It looks like Pandora hustled Wall Street investors (unfortunately, including myself) pretty good the last two days. The stock closed yesterday only a few percentage points up from the IPO price of $16, which again was not easily obtainable by the general public. But it's way worse for investors today, as shares as of Pandora now are trading down around 15% to a share price of $14.51 – and they could go down a lot more. Barron's is reporting that analyst firm BTIG is recommending a hard sell on Pandora, with a target price of $5.50 a share.

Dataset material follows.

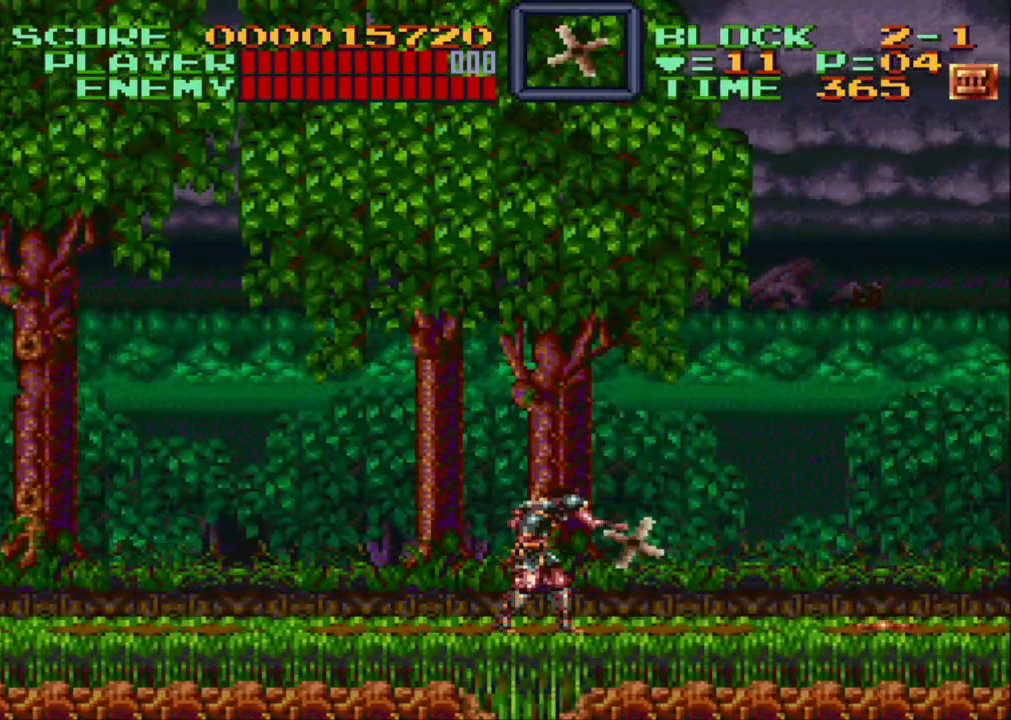
{"buttons": ["DPAD_RIGHT"], "events": []}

Though my small loss won't break my own investment portfolio (though I was mostly looking to day trade the first day for some quick profits and got pretty much destroyed, the dollar amount I invested wasn't too high), many investors who poured tens of thousands into the company are looking at huge losses. I suppose the only good thing here is that investors seem to be at least a little bit more wise than during the dotcom boom and bust in the late 90s. A bad investment manifested itself literally within two days of the IPO, rather than years down the road.
The Pandora IPO should give investors much caution about investing in any social media and web 2.0 tech companies that aren't making money and have very low barriers to entry (I'm talking to you, Groupon). Zynga might be another story since they are already turning a profit, but their opening target price will likely take a hit as a result of Pandora's utter failure.